Monday, July 18, 2005

Conservative Republicans Wage War on Science

U.S. House Energy and Commerce Committee Chairman Joe Barton (R-Tex.), who opposes mandatory curbs on greenhouse gas emissions and questions the science underlying such efforts, did not like a scientific report about global warming. So he did the current Republican thing: he put the three scientists who wrote the report under investigation.

The three scientists? Michael E. Mann will direct the Earth System Science Center at Pennsylvania State University as of next month; Raymond S. Bradley is a geosciences professor at the University of Massachusetts at Amherst; and Malcolm K. Hughes is a professor at the University of Arizona's Laboratory of Tree-Ring Research.

The scientists' findings (according to the WashPost): "Using climate records culled from tree rings, glacial-ice layers and coral-growth layers, the three professors -- whose research was funded in part by the federal government -- determined in 1998 that temperatures have skyrocketed in the past century compared with the 500 years preceding it. The three men put the figures in a graph now known as the 'hockey stick,' and their work helped prompt the U.N. Intergovernmental Panel on Climate Change in 2001 to declare the 1990s as the warmest decade in the past 1,000 years."

Rep. Barton began investigating Mann, Bradley, and Hughes last month, demanding they "justify" their work.

Fellow scientists protested Barton's "probe." Some 20 "prominent climatologists" sent Barton a letter questioning why he would put these three scientists under pressure, when dozens of others have also contributed to the current thinking on climate change. "A congressional investigation, based on the authority of the House Commerce Committee, is probably not the best way to resolve a scientific issue, and a focus on individual scientists can be intimidating," National Academy of Sciences President Ralph J. Cicerone wrote Barton.

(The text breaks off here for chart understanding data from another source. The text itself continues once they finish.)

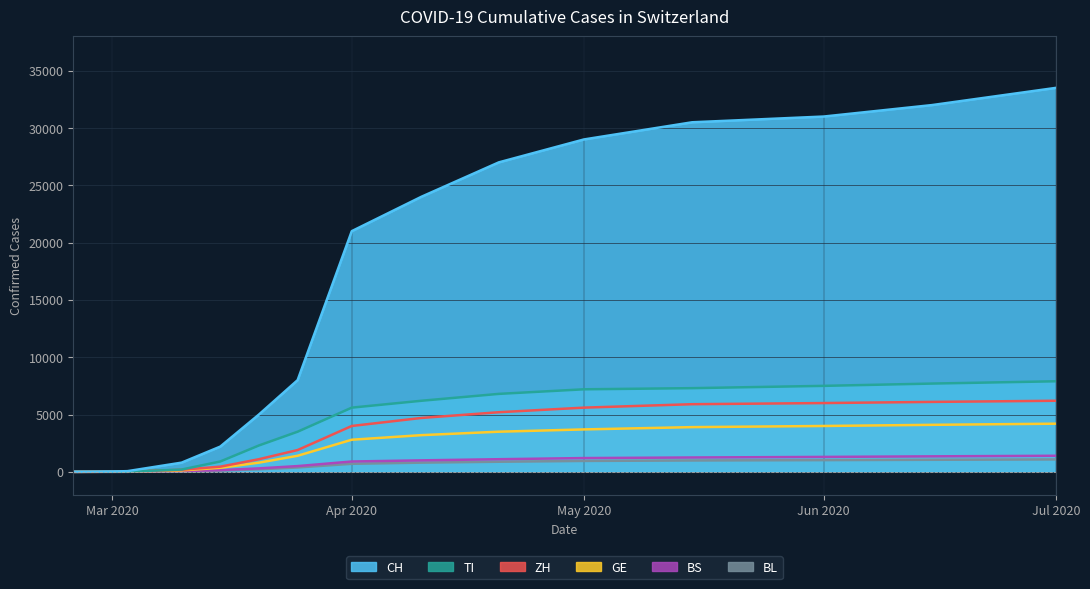

What is the value of the BS point at the 16th from the left?

1200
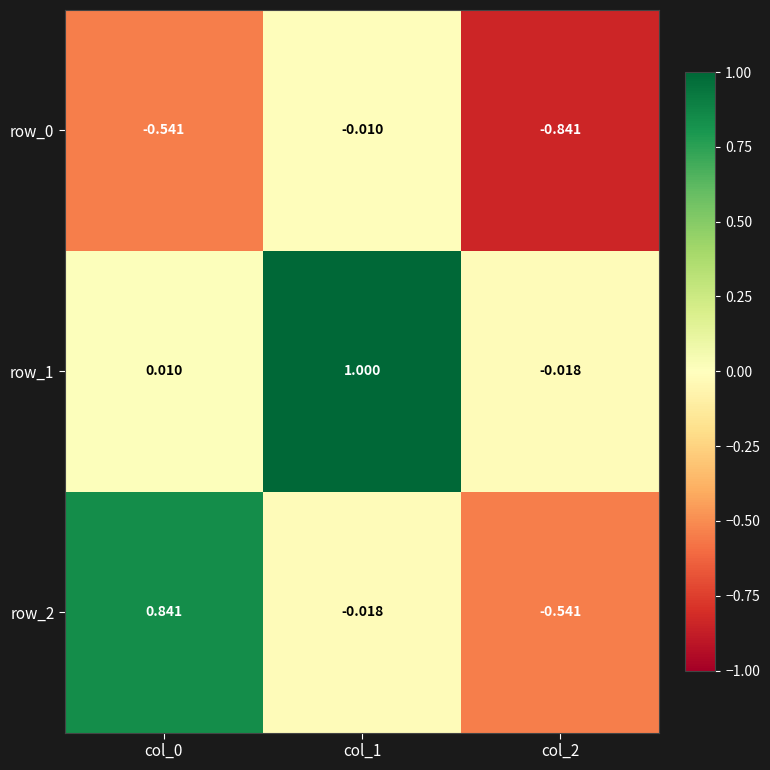

At how many categories does at least one series exceed 0?

2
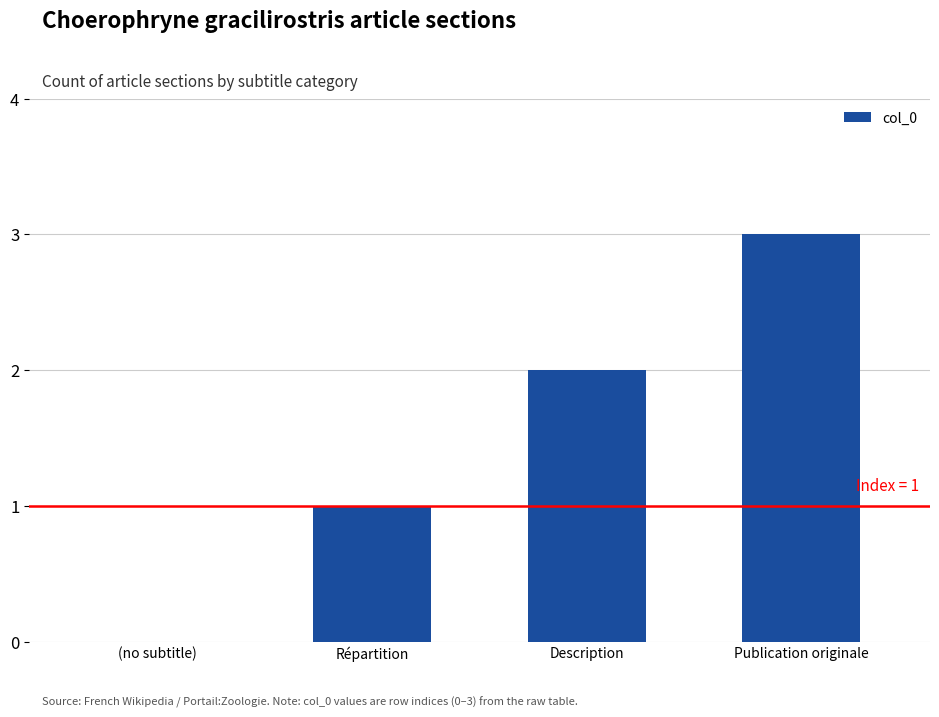

Count the number of categories in the chart.

4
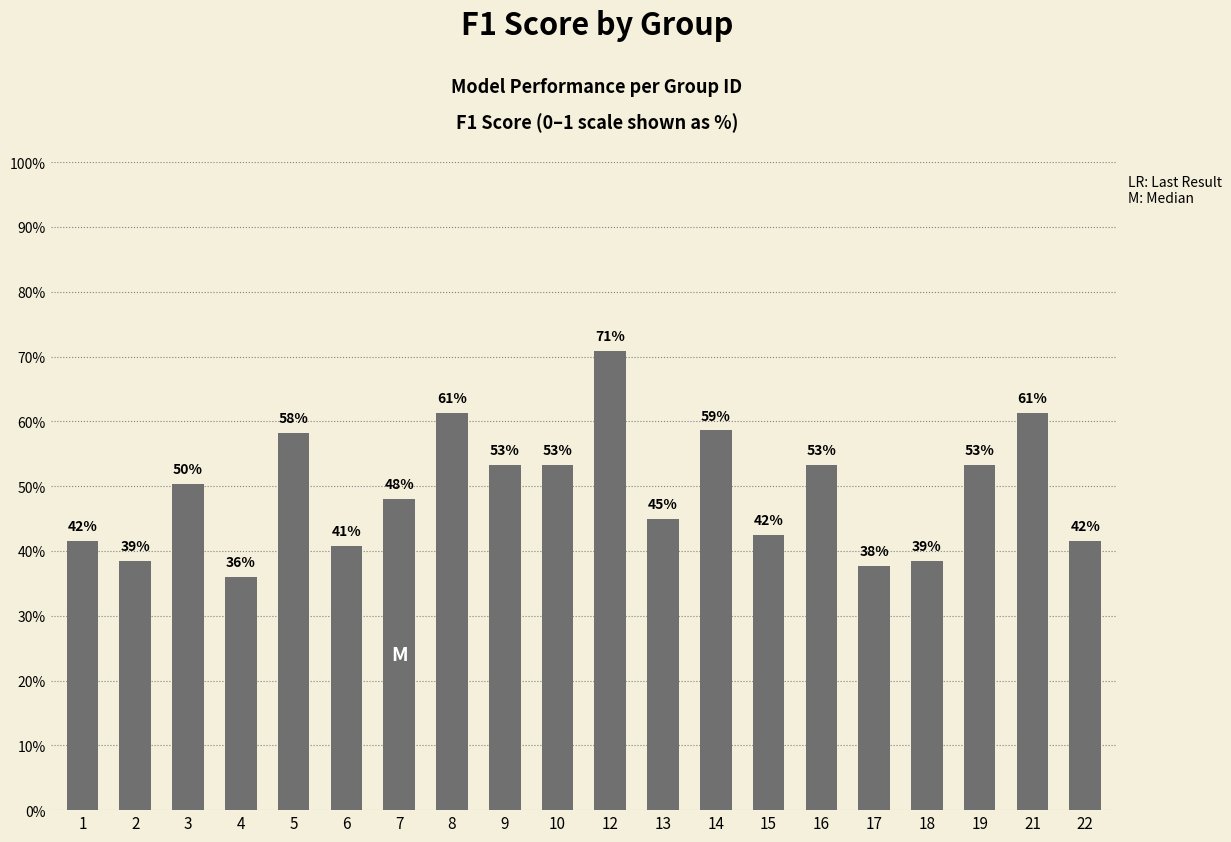

How many bars are there in total?

20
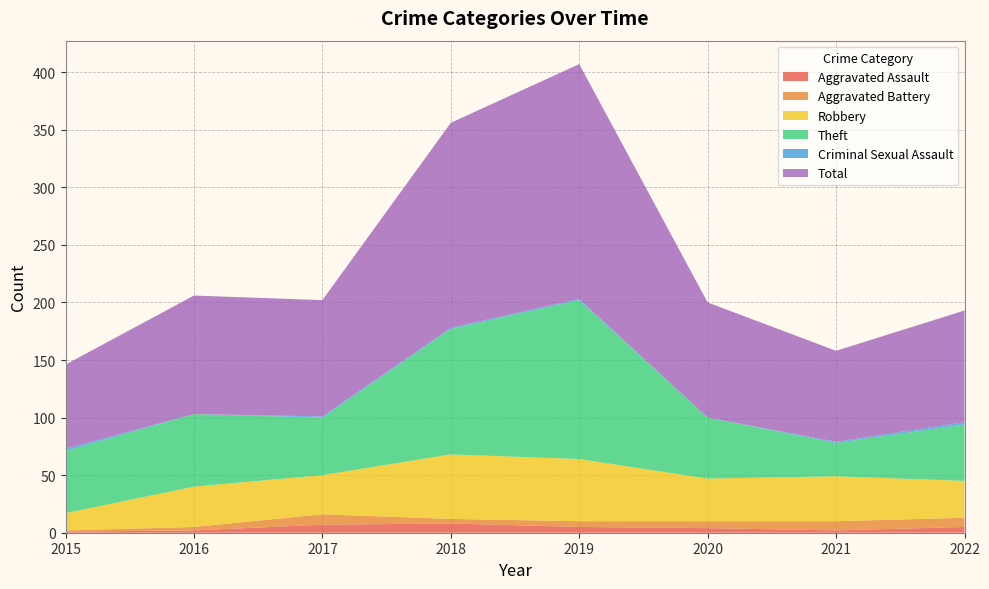

Reading left to right, extract all data points from this chart.

Aggravated Assault: 1	2	7	8	5	4	2	5
Aggravated Battery: 1	3	9	4	5	6	8	8
Robbery: 15	35	34	56	54	37	39	32
Theft: 54	63	50	109	138	53	29	49
Criminal Sexual Assault: 2	0	1	1	1	0	1	2
Total: 73	103	101	178	204	100	79	97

Rep. Henry A. Waxman (D-Calif.), a senior Democrat on the Energy and Commerce Committee, also wrote Barton on July 1st that some might interpret the probe "as a transparent effort to bully and harass climate change experts who have reached conclusions with which you disagree."

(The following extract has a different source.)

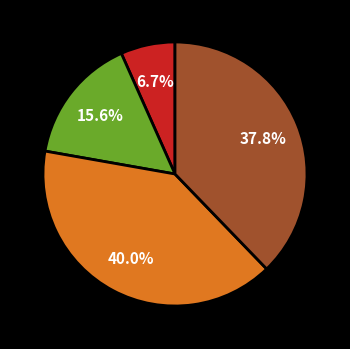

Is there any slice that represents more than half of the pie?

No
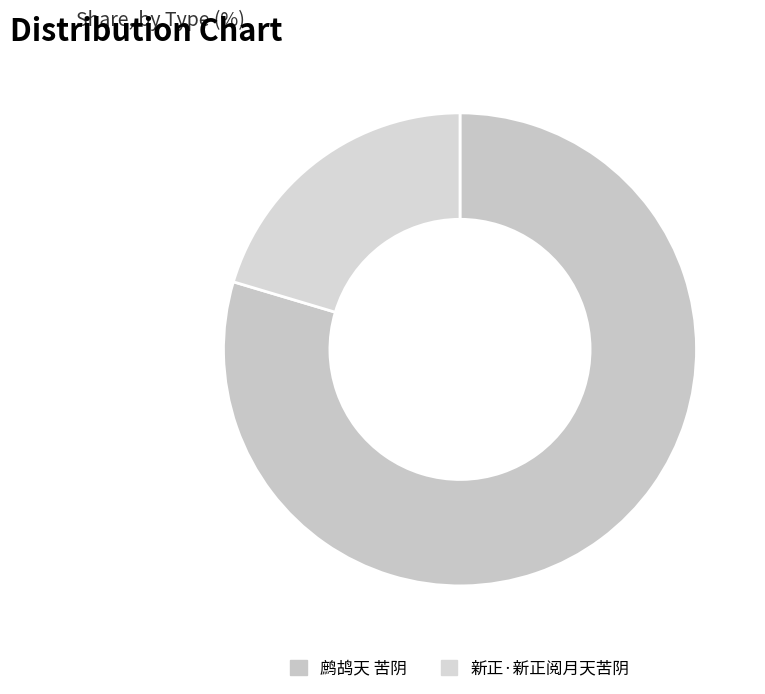

How many segments does this pie chart have?

2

And now, even fellow Republicans recognize the Barton bullying. House Science Committee Chairman Sherwood L. Boehlert (R-N.Y.) has demanded that Barton call off his "misguided and illegitimate investigation." Boehlert, who is probably the most "environmental" of any current Republican in Congress, wrote Barton, "My primary concern about your investigation is that its purpose seems to be to intimidate scientists rather than to learn from them, and to substitute congressional political review for scientific review."

So far, Barton is blowing off everybody in his lust to prove that no one need do anything to stop polluting the air and thereby raising global heat. He's from TEXAS, Bubba, don't you know?